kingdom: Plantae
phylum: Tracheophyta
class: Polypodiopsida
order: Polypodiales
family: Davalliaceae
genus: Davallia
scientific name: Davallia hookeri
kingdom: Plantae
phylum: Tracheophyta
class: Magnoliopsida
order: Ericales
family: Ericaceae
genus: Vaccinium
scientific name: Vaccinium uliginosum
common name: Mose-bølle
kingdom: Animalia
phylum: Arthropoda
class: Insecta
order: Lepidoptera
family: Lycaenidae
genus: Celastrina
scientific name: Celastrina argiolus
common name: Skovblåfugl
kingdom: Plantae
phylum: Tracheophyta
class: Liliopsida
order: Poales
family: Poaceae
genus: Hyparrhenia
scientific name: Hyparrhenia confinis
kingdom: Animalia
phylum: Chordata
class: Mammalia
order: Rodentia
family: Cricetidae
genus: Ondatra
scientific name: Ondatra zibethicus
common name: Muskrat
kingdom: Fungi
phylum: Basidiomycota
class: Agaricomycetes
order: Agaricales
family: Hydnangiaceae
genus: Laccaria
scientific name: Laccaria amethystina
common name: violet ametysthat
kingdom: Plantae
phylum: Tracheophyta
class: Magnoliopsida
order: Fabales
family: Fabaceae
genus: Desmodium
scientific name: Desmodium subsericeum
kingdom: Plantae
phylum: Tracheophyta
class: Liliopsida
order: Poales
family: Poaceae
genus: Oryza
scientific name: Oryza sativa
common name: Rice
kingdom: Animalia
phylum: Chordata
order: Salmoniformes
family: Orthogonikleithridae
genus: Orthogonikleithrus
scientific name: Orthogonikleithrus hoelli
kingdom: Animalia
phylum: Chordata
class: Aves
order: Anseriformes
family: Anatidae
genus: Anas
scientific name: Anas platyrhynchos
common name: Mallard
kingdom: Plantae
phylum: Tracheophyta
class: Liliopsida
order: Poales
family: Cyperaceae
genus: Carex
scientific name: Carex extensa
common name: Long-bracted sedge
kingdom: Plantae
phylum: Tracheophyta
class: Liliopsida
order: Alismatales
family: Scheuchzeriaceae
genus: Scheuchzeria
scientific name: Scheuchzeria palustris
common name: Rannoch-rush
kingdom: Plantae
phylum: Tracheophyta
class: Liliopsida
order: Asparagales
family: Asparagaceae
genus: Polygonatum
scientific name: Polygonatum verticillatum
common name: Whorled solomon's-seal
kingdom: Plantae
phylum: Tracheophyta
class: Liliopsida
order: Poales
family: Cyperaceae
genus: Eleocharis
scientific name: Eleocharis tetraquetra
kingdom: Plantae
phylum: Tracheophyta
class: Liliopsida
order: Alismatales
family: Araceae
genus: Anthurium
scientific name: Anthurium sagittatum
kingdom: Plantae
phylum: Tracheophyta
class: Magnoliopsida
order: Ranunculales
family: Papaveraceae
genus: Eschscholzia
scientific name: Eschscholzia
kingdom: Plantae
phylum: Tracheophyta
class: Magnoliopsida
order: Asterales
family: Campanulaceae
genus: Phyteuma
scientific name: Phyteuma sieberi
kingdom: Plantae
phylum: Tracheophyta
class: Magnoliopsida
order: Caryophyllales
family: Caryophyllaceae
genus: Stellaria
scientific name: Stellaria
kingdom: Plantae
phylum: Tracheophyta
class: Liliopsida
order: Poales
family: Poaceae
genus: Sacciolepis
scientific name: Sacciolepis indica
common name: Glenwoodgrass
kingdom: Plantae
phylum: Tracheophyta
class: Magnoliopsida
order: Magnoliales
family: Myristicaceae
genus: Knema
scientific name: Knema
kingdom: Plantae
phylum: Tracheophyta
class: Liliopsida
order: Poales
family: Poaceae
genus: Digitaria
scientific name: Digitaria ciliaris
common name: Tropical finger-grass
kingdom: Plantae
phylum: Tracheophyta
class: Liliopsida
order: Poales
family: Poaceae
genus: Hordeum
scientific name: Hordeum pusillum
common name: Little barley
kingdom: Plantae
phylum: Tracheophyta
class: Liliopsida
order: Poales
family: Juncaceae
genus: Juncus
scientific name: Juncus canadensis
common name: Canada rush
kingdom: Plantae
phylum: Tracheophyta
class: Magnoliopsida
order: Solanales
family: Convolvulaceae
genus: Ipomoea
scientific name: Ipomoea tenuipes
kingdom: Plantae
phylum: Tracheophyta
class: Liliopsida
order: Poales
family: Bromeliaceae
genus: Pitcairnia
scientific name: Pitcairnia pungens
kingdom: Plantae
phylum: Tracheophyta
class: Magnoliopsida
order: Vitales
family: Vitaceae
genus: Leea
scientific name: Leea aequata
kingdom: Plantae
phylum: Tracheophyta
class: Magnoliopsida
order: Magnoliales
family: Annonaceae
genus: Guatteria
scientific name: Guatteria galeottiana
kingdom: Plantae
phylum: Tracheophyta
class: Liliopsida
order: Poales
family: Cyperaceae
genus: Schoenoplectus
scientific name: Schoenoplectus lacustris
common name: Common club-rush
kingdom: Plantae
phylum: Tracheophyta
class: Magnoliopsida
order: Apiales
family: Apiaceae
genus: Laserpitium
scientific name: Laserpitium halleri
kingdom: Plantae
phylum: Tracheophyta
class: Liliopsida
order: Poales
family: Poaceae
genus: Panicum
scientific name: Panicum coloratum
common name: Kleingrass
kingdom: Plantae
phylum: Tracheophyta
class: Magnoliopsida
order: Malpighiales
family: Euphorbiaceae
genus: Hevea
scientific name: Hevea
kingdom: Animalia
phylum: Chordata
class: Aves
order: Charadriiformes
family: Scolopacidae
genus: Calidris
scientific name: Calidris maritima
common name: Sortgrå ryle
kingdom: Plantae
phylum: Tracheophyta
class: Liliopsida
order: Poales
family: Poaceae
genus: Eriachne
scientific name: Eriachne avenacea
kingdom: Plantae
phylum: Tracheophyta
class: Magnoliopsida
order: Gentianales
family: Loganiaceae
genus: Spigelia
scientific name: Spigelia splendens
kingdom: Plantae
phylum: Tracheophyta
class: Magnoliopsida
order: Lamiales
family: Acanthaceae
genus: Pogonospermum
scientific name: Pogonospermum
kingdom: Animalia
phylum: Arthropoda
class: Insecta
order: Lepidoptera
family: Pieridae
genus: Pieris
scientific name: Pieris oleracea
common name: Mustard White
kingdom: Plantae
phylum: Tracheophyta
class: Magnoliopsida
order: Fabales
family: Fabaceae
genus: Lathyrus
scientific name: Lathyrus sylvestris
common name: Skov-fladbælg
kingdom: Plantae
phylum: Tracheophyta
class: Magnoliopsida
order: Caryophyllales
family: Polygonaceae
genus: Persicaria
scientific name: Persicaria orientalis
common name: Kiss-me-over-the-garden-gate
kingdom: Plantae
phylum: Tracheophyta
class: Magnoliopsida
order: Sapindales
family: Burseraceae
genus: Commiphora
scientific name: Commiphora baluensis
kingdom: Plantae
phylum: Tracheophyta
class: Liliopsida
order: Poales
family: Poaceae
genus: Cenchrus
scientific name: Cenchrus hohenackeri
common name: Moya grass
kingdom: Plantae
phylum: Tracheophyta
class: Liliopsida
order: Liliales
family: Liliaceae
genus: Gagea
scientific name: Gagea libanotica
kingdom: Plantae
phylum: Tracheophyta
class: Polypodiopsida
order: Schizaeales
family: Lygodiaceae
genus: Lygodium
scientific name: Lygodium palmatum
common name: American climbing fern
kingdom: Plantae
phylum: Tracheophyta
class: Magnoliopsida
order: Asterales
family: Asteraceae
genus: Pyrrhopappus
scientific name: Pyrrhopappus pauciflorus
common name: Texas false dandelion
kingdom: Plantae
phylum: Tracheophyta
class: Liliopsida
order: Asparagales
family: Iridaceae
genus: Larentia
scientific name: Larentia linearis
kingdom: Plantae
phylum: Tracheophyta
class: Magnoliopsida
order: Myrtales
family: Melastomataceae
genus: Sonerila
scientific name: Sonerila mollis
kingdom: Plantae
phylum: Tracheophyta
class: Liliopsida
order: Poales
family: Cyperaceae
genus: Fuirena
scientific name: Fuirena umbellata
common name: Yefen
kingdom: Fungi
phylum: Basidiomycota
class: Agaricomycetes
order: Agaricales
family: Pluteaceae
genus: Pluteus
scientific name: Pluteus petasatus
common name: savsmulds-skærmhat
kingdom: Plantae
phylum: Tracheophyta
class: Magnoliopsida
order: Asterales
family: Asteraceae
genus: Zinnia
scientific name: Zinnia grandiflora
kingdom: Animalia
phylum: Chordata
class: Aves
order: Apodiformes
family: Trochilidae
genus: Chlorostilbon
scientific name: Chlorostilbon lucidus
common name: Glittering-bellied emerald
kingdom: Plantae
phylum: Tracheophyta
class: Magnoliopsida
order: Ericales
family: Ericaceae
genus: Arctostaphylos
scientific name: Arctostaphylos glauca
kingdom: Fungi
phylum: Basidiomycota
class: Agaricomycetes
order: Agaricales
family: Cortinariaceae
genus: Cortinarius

########

The problem →
Report each line in the entries above that contains the string "rush". Copy every such line in full.

Written solution →
common name: Rannoch-rush
common name: Canada rush
common name: Common club-rush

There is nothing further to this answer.